Lesson 3: When Yeats wrote that "a terrible beauty is born," he was referring to unseasonal strawberries, not revolutionary martyrdom. I discovered this fact while weighing the relative strengths and weaknesses of fleeting fruity pleasure and immortal Irish verse.
Lesson 4a: Although I know a few things about poetry and practically nothing about prose, I enjoy good essays more than I do good poems. Interestingly, I rarely enjoy good fiction: "I think, you read something someone just invented it? Waste of time."
Lesson 4b: And therefore Charles Lamb and George Santayana are, for completely opposed reasons, my new mythmakers.
Lesson 5: Thanks to Generation Kill for turning "ninja" into an adjective, as in "that is so fucking ninja."
Lesson 6: Despite my terrifically shy ambition to get well, make sense, and be beautiful, I continue to look like the kleptomaniac Géricault painted during his tenure among the crazy-brave and plain crazy:
Mr. Sticky Hands and I are more crazy than crazy-brave. We aren't even phony-tough.
Lesson 7: Vegetables pureed and mixed with delicious fruits are still vegetables, so don't drink anything green, even if it does promise to complement barley grass with cool shit like kiwi pits and hedonism berries. Just eat the broccoli as nature intended--spitefully--and don't ruin perfectly good sugar by forcing it to fraternize with older evolutionary organisms. Plants that don't flower, be damned.
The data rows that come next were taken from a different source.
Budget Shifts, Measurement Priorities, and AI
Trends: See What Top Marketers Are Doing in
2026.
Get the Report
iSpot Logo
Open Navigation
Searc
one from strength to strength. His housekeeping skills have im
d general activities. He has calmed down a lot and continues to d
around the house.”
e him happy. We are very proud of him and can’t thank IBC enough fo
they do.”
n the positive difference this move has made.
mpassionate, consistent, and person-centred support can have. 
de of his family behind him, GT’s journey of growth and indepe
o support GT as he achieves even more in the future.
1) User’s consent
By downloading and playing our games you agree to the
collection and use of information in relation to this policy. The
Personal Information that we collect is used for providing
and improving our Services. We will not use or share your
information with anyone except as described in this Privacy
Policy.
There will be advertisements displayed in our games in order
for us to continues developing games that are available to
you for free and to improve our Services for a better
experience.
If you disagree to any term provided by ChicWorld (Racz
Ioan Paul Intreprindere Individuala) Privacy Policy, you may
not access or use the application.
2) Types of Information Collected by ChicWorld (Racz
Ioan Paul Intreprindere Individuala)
Lesson 8: In tennis there is no such thing as improvement; there is only you not understanding how you hit that shot again.
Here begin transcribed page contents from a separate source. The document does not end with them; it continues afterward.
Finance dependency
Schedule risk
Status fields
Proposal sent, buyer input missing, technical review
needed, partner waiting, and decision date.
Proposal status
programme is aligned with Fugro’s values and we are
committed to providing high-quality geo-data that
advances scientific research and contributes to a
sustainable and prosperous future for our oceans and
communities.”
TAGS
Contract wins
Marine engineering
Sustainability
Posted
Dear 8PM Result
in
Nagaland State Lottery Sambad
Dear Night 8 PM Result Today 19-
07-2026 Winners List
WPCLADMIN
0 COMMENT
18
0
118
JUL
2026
Lesson 9: Middlemarch is ninja. (See above re: ninja as an adjective.)
Lesson 10: Robert Browning wrote exactly one readable line of poetry, but it's stuck in the middle of a poem about statues or something, so don't bother.
Lesson 11: I don't like going to sleep, but I also don't like waking up. About what else can one assert both x and not x? Somewhere, seventy years ago, Karl Popper's head just exploded.
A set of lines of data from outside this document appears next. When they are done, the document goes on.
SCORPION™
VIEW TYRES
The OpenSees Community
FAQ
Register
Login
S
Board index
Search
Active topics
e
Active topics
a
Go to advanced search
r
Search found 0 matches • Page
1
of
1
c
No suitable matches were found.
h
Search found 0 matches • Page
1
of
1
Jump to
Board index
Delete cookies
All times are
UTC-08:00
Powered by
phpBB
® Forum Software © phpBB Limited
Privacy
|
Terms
Lesson 12: It is entirely possible, and perhaps inevitable, to cherish the memory of a rabbit peeing on your lap, but only if he does so deliberately:
Lesson 12: It is entirely possible, and perhaps inevitable, to cherish the memory of a rabbit peeing on your lap, but only if he does so deliberately:
Happy third birthday, my darling, in three short weeks.
(Do not mistake his imminent birthday for Birthday, the dysfunctional foot-monster. As the anonymous Anglo-Saxon bard sang, næs þæt na se Godric þe ða guðe forbeah: "that was not the same Godric who earlier fled from the battle." Of course, we have no idea what happens to this new, heroic Godric, because the poem's only extant manuscript burned in a fire, leaving us with a few confused stabbings, the fleeing Godric, this new valiant Godric, his horse, and the final line distinguishing the Godrics, a line that is both tremendously stupid and also way, way too self-conscious to fit comfortably within the proto-Germanic culture of collecting wives, extorting lords, and generally not believing in Jesus. It does make the poem giddy, though, so well burned, fire, and please, be generous with the Brownings.)